La mémoire de l'armée noire, qui m'est chère comme je l'ai dit en évoquant le Tata de Chasselay, en est d'ailleurs un exemple. Il n'existe en France que deux monuments en mémoire des tirailleurs sénégalais, malgaches et animistes. L'un à Fréjus, inauguré en 1994, et l'autre à Reims, qui sera de nouveau inauguré par le président de la République le 6 novembre prochain. Deux seulement. Compte tenu du tribut payé par ces hommes, il me semble que cela fait peu. Permettez-moi de le répéter ici. J'invite chacun à réfléchir à cette cause, sur les territoires.

Il y a certainement là matière à réflexion pour préparer la politique de mémoire de demain. L'État ne devra nullement chercher à tout gérer, tout administrer, tout créer, même si les « grands moments » resteront définis par le chef de l'État. Le rôle des collectivités territoriales dans la conduite de la mise en oeuvre de la politique de la mémoire est incontournable, permettez-moi d'insister.

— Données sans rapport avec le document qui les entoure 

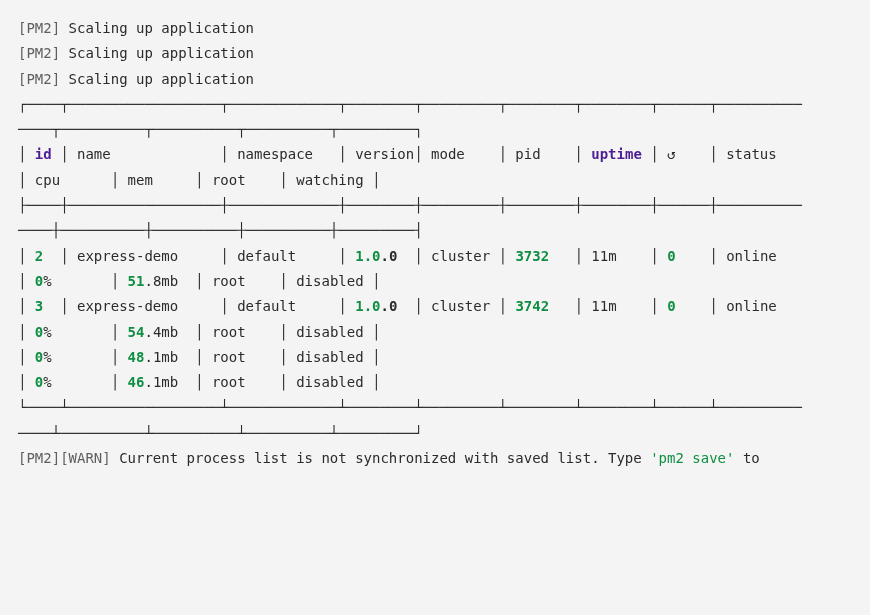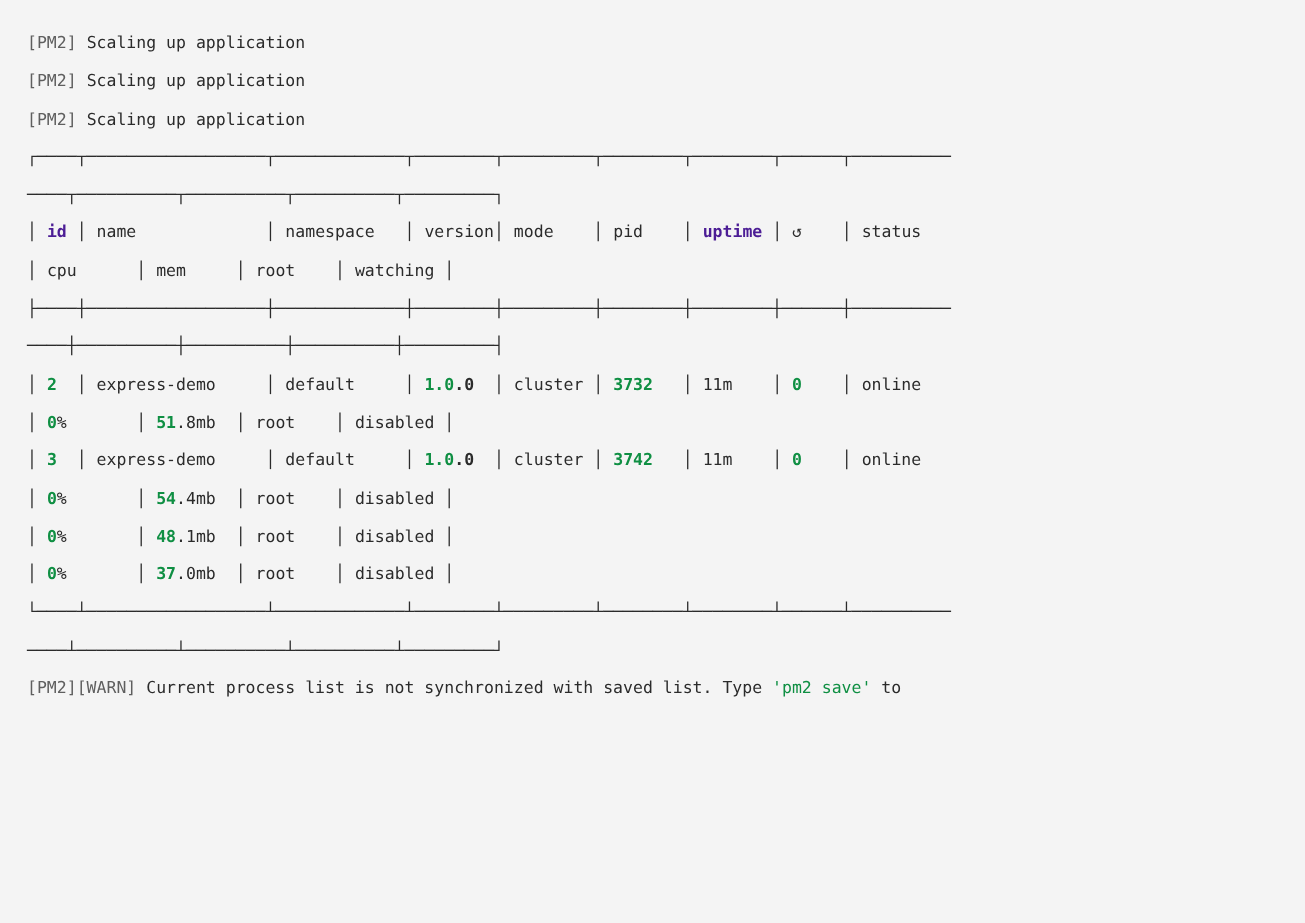--- a/index.html
+++ b/index.html
@@ -1,20 +1,20 @@
 <!DOCTYPE html>
 <html><head>
 <meta charset="utf-8">
 <style>
   html,body{margin:0;padding:0;background:#f4f4f4;}
   #terminal{
     position:relative;width:870px;height:615px;box-sizing:border-box;
     padding:16px 0 0 18px;background:#f4f4f4;overflow:hidden;
     font-family:"DejaVu Sans Mono","Liberation Mono",monospace;
-    font-size:11px;line-height:25.3px;color:#2b2b2b;
+    font-size:14px;line-height:25.3px;color:#2b2b2b;
   }
   pre.line{margin:0;padding:0;font:inherit;white-space:pre;height:25.3px;}
   .mut{color:#5f5f5f;}
   .g{color:#0f8f43;font-weight:700;}
   .gn{color:#0f8f43;}
   .r{color:#4c1d95;font-weight:700;}
   .b{font-weight:700;}
   .bd{color:#2b2b2b;}
 </style>
 </head>
@@ -28,17 +28,17 @@
     <pre class="line"><span class="bd">────┬──────────┬──────────┬──────────┬─────────┐</span></pre>
     <pre class="line">│ <span class="r">id</span> │ <span>name</span>             │ <span>namespace</span>   │ <span>version</span>│ <span>mode</span>    │ <span>pid</span>    │ <span class="r">uptime</span> │ <span>↺</span>    │ <span>status</span> </pre>
     <pre class="line">│ <span>cpu</span>      │ <span>mem</span>     │ <span>root</span>    │ <span>watching</span> │</pre>
     <pre class="line"><span class="bd">├────┼──────────────────┼─────────────┼────────┼─────────┼────────┼────────┼──────┼──────────</span></pre>
     <pre class="line"><span class="bd">────┼──────────┼──────────┼──────────┼─────────┤</span></pre>
     <pre class="line">│ <span class="g">2</span>  │ <span>express-demo</span>     │ <span>default</span>     │ <span class="g">1.0</span><span class="b">.0</span>  │ <span>cluster</span> │ <span class="g">3732</span>   │ <span>11m</span>    │ <span class="g">0</span>    │ <span>online</span> </pre>
     <pre class="line">│ <span class="g">0</span><span>%</span>       │ <span class="g">51</span><span>.8mb</span>  │ <span>root</span>    │ <span>disabled</span> │</pre>
     <pre class="line">│ <span class="g">3</span>  │ <span>express-demo</span>     │ <span>default</span>     │ <span class="g">1.0</span><span class="b">.0</span>  │ <span>cluster</span> │ <span class="g">3742</span>   │ <span>11m</span>    │ <span class="g">0</span>    │ <span>online</span> </pre>
     <pre class="line">│ <span class="g">0</span><span>%</span>       │ <span class="g">54</span><span>.4mb</span>  │ <span>root</span>    │ <span>disabled</span> │</pre>
     <pre class="line">│ <span class="g">0</span><span>%</span>       │ <span class="g">48</span><span>.1mb</span>  │ <span>root</span>    │ <span>disabled</span> │</pre>
-    <pre class="line">│ <span class="g">0</span><span>%</span>       │ <span class="g">37</span><span>.0mb</span>  │ <span>root</span>    │ <span>disabled</span> │</pre>
+    <pre class="line">│ <span class="g">0</span><span>%</span>       │ <span class="g">46</span><span>.1mb</span>  │ <span>root</span>    │ <span>disabled</span> │</pre>
     <pre class="line"><span class="bd">└────┴──────────────────┴─────────────┴────────┴─────────┴────────┴────────┴──────┴──────────</span></pre>
     <pre class="line"><span class="bd">────┴──────────┴──────────┴──────────┴─────────┘</span></pre>
     <pre class="line"><span class="mut">[PM2][WARN]</span><span> Current process list is not synchronized with saved list. Type </span><span class="gn">'pm2 save'</span><span> to</span></pre>
   </div>
 
 </body></html>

En revanche, nous devrons accompagner, labelliser, soutenir les initiatives foisonnant sur les territoires. C'est en ce sens que la politique de mémoire doit demeurer régalienne. Car si l'État ne doit pas définir une mémoire officielle et unique, il lui incombe de piloter sa transmission. Alors que se poursuit la concertation relative à la mise en place d'un service national universel rénové, il nous faudra nous assurer de la juste place de la mémoire en son sein et suggérer que, dans le parcours de nos jeunes soit prévue la visite de lieux de mémoire, de musées nationaux ou de musées d'arme. Je vous remercie. (Applaudissements.).